You can do this too. Buy Refurbish Refinance Rent (BRRR) deals are a great example of this. If you refinance a property, the money you get back is debt. That debt is therefore not taxed. You can use that money to re-invest and grow your property portfolio. If you were to sell the property rather than refinance, that would create a capital gain and thus be subject to tax.
2. Debt creates money
Some currency is created by the central bank, but most is actually created by banks lending out money. The Bank of England puts it like this: “Most of the money in the economy is created, not by printing presses at the central bank, but by banks when they provide loans.” They go on to explain, “…if you borrow £100 from the bank, and it credits your account with the amount, ‘new money’ has been created. It didn’t exist until it was credited to your account.” It may be surprising to some, but this is how currency is brought into existence.

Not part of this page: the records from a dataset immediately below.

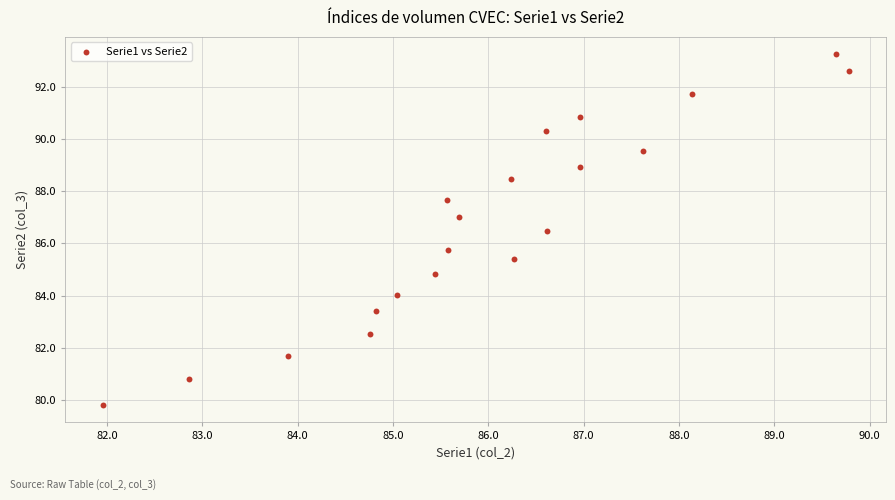

What is the range of X values (max minus min)?

7.8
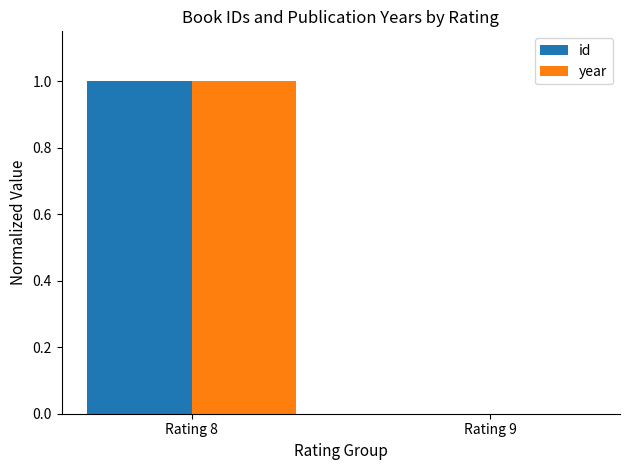

Where is id nearest to the value 0?

Rating 9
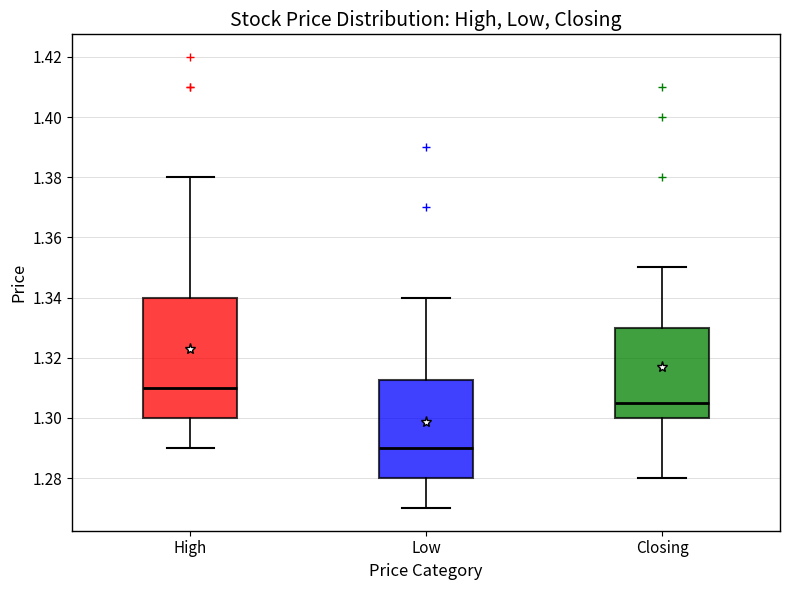

Which box has the lowest median line?

Low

Understanding this means realising that the economic system we live in is based on debt. Learning how to use debt within this system is one of the key differences between the rich and the poor. The banks and the system want to lend out money, and those that use this to their advantage build wealth.
3. The rich buy assets, the poor buy liabilities
Robert Kiyosaki defines an asset as “something that puts money in your pocket” and a liability as “something that takes money out of your pocket”. The mainstream opinion is that the house you live in is an asset, but Kiyosaki disagrees. The house you live in costs you money, it doesn’t give you money. Real estate you rent out, on the other hand, is an asset, as it pays you to own it.
Understanding Kiyosaki’s definition of an asset is key to using debt effectively. If you can use debt to buy assets that pay for themselves and pay you to hold them, you can use this knowledge to become rich. This simple concept has helped many people become extremely wealthy and now you know it too!